This work exposes critical vulnerabilities in multimodal large language models (MMLMs) during post-training alignment: role confusion between user and assistant, and structural sensitivity to image token positioning. Addressing the limitations of existing methods—which focus solely on assistant-side generation and rely on fixed prompt templates—we propose Role-Modality Attack (RMA), a novel adversarial attack that preserves query semantics while perturbing input structure (e.g., role label ordering and image token placement). We systematically define and implement two structured attack classes—role confusion and modality position manipulation—for the first time, demonstrating their composability and consistent negative rejection-direction projection in residual streams. Extensive evaluation across eight settings and multiple vision-language models confirms attack efficacy. Furthermore, our proposed adversarial training framework substantially reduces attack success rates without compromising original task performance.

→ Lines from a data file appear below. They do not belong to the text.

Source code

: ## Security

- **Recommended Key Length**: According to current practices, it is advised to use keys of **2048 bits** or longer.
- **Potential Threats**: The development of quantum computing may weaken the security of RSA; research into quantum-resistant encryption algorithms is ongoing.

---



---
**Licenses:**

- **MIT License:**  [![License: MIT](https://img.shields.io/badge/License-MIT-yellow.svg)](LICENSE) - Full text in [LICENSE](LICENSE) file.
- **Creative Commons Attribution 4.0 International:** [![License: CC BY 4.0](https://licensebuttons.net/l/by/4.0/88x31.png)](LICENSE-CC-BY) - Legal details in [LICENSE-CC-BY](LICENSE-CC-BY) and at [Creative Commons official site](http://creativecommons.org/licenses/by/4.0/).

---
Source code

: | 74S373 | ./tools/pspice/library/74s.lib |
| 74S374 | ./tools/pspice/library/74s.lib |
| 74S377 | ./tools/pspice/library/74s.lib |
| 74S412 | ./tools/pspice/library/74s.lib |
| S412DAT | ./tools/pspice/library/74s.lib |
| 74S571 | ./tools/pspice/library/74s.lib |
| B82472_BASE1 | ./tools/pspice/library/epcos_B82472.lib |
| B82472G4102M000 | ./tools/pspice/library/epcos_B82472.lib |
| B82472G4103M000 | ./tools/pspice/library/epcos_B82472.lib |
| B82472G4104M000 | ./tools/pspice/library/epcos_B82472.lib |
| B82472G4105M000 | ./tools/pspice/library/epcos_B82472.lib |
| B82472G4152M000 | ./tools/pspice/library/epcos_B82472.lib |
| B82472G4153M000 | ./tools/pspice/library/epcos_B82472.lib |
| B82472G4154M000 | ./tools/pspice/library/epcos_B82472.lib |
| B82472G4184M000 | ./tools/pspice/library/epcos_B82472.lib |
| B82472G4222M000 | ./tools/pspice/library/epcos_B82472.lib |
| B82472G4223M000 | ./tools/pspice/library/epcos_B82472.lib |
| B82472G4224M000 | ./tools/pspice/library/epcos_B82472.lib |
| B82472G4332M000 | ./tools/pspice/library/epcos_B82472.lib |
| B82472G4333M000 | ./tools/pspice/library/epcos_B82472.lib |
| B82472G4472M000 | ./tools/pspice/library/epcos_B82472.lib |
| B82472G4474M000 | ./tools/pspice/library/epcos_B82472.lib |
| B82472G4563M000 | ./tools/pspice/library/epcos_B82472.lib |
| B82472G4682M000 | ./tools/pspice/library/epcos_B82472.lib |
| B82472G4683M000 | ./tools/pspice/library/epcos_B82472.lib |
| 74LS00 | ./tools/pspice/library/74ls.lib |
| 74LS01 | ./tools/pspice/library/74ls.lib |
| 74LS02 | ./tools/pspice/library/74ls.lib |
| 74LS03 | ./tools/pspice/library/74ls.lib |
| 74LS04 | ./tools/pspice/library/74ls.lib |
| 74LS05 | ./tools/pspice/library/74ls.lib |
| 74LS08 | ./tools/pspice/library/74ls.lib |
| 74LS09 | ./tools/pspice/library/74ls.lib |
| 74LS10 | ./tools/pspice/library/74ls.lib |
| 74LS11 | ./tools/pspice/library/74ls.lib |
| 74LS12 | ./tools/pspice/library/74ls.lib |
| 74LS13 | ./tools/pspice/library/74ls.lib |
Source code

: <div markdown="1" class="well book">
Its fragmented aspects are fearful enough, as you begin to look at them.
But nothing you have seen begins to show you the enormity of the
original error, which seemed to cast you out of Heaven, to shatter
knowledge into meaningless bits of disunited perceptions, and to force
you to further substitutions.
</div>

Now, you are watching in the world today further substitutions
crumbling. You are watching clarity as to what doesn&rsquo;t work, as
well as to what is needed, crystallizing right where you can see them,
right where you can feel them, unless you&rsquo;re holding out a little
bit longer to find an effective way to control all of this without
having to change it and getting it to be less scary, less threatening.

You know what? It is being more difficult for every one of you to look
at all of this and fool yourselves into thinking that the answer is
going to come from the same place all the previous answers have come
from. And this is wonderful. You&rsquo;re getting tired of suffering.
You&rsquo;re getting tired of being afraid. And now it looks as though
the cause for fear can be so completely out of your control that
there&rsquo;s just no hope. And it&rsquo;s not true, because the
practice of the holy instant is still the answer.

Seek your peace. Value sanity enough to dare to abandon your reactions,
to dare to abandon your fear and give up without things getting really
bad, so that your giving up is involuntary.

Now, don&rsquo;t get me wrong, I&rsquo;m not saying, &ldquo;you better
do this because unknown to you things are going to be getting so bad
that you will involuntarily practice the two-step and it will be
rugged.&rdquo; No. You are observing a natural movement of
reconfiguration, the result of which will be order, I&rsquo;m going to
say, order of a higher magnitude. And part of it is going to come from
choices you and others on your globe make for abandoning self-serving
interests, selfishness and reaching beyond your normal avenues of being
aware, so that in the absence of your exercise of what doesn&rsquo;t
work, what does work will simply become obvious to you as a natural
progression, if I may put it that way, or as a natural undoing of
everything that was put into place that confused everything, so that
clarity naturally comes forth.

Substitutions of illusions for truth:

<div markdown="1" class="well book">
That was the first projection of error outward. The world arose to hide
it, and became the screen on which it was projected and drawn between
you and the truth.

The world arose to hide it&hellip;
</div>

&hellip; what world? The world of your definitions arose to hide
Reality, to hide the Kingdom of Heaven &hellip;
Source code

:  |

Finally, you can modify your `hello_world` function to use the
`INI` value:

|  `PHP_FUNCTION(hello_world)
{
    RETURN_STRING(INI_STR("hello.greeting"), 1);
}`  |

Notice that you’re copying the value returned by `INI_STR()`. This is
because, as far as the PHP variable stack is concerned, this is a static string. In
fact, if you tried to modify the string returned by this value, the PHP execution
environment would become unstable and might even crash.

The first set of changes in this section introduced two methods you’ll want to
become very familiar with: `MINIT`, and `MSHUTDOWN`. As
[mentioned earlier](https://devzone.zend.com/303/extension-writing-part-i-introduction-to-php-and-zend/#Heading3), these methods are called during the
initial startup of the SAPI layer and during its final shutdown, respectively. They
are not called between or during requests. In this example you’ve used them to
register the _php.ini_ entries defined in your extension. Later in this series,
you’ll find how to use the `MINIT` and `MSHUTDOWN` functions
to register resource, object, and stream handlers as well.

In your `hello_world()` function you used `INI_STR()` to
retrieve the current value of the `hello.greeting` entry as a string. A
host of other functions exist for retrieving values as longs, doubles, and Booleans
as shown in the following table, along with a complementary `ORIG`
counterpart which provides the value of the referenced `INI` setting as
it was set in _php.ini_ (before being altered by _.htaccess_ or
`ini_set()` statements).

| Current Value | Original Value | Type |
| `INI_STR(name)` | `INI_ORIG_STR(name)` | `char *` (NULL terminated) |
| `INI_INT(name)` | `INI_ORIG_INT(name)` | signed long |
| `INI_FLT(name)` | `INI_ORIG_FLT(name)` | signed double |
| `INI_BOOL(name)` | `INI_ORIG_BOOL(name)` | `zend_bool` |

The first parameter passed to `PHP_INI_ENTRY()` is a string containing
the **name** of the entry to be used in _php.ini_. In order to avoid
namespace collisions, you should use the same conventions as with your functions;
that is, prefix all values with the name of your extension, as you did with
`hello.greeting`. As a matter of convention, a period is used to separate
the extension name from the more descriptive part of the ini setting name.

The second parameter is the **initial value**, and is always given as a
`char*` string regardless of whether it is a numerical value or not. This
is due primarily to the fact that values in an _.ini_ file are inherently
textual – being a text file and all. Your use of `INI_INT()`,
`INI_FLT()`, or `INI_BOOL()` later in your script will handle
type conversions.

Multimodal Language Models (MMLMs) typically undergo post-training alignment to prevent harmful content generation. However, these alignment stages focus primarily on the assistant role, leaving the user role unaligned, and stick to a fixed input prompt structure of special tokens, leaving the model vulnerable when inputs deviate from these expectations. We introduce Role-Modality Attacks (RMA), a novel class of adversarial attacks that exploit role confusion between the user and assistant and alter the position of the image token to elicit harmful outputs. Unlike existing attacks that modify query content, RMAs manipulate the input structure without altering the query itself. We systematically evaluate these attacks across multiple Vision Language Models (VLMs) on eight distinct settings, showing that they can be composed to create stronger adversarial prompts, as also evidenced by their increased projection in the negative refusal direction in the residual stream, a property observed in prior successful attacks. Finally, for mitigation, we propose an adversarial training approach that makes the model robust against input prompt perturbations. By training the model on a range of harmful and benign prompts all perturbed with different RMA settings, it loses its sensitivity to Role Confusion and Modality Manipulation attacks and is trained to only pay attention to the content of the query in the input prompt structure, effectively reducing Attack Success Rate (ASR) while preserving the model's general utility.